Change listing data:
○ ○ ○ ○ ○
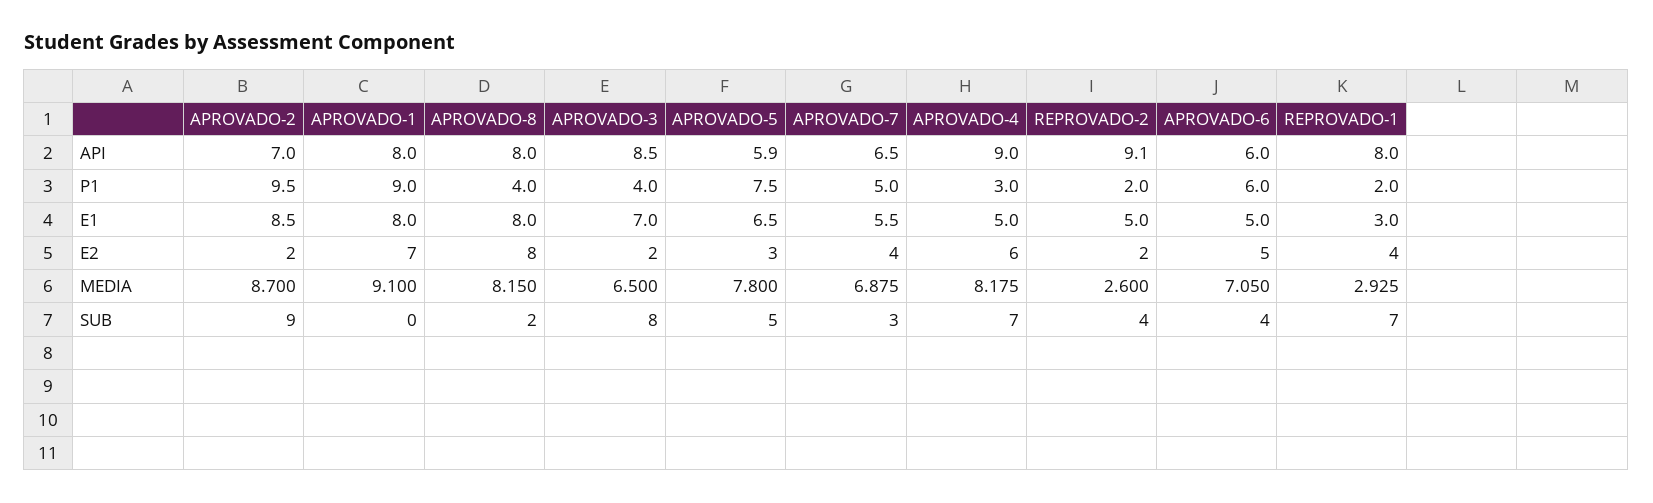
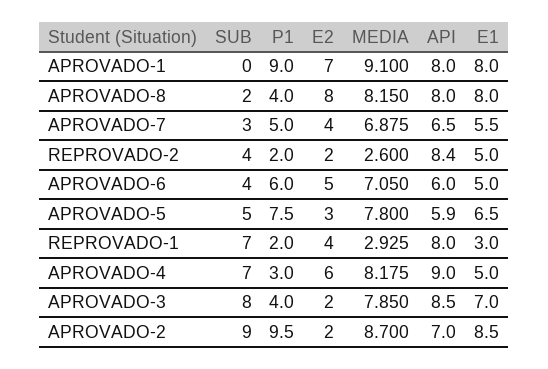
  {
    "APROVADO-2": {
      "API": 7,
      "P1": 9.5,
      "E1": 8.5,
      "E2": 2,
      "MEDIA": 8.7,
      "SUB": 9
    },
    "APROVADO-1": {
      "API": 8,
      "P1": 9,
      "E1": 8,
      "E2": 7,
      "MEDIA": 9.1,
      "SUB": 0
    },
    "APROVADO-8": {
      "API": 8,
      "P1": 4,
      "E1": 8,
      "E2": 8,
      "MEDIA": 8.15,
      "SUB": 2
    },
    "APROVADO-3": {
      "API": 8.5,
      "P1": 4,
      "E1": 7,
      "E2": 2,
-     "MEDIA": 6.5,
+     "MEDIA": 7.85,
      "SUB": 8
    },
    "APROVADO-5": {
      "API": 5.9,
      "P1": 7.5,
      "E1": 6.5,
      "E2": 3,
      "MEDIA": 7.8,
      "SUB": 5
    },
    "APROVADO-7": {
      "API": 6.5,
      "P1": 5,
      "E1": 5.5,
      "E2": 4,
      "MEDIA": 6.875,
      "SUB": 3
    },
    "APROVADO-4": {
      "API": 9,
      "P1": 3,
      "E1": 5,
      "E2": 6,
      "MEDIA": 8.175,
      "SUB": 7
    },
    "REPROVADO-2": {
-     "API": 9.1,
+     "API": 8.4,
      "P1": 2,
      "E1": 5,
      "E2": 2,
      "MEDIA": 2.6,
      "SUB": 4
    },
    "APROVADO-6": {
      "API": 6,
      "P1": 6,
      "E1": 5,
      "E2": 5,
      "MEDIA": 7.05,
      "SUB": 4
    },
    "REPROVADO-1": {
      "API": 8,
      "P1": 2,
      "E1": 3,
      "E2": 4,
      "MEDIA": 2.925,
      "SUB": 7
    }
  }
○ ○ ○ ○ ○
▶ _To-do item_:
Your copy should match the data above exactly, apart from the pictures.

▶ _Problem solution_:
  {
    "APROVADO-2": {
      "API": 7,
      "P1": 9.5,
      "E1": 8.5,
      "E2": 2,
      "MEDIA": 8.7,
      "SUB": 9
    },
    "APROVADO-1": {
      "API": 8,
      "P1": 9,
      "E1": 8,
      "E2": 7,
      "MEDIA": 9.1,
      "SUB": 0
    },
    "APROVADO-8": {
      "API": 8,
      "P1": 4,
      "E1": 8,
      "E2": 8,
      "MEDIA": 8.15,
      "SUB": 2
    },
    "APROVADO-3": {
      "API": 8.5,
      "P1": 4,
      "E1": 7,
      "E2": 2,
-     "MEDIA": 6.5,
+     "MEDIA": 7.85,
      "SUB": 8
    },
    "APROVADO-5": {
      "API": 5.9,
      "P1": 7.5,
      "E1": 6.5,
      "E2": 3,
      "MEDIA": 7.8,
      "SUB": 5
    },
    "APROVADO-7": {
      "API": 6.5,
      "P1": 5,
      "E1": 5.5,
      "E2": 4,
      "MEDIA": 6.875,
      "SUB": 3
    },
    "APROVADO-4": {
      "API": 9,
      "P1": 3,
      "E1": 5,
      "E2": 6,
      "MEDIA": 8.175,
      "SUB": 7
    },
    "REPROVADO-2": {
-     "API": 9.1,
+     "API": 8.4,
      "P1": 2,
      "E1": 5,
      "E2": 2,
      "MEDIA": 2.6,
      "SUB": 4
    },
    "APROVADO-6": {
      "API": 6,
      "P1": 6,
      "E1": 5,
      "E2": 5,
      "MEDIA": 7.05,
      "SUB": 4
    },
    "REPROVADO-1": {
      "API": 8,
      "P1": 2,
      "E1": 3,
      "E2": 4,
      "MEDIA": 2.925,
      "SUB": 7
    }
  }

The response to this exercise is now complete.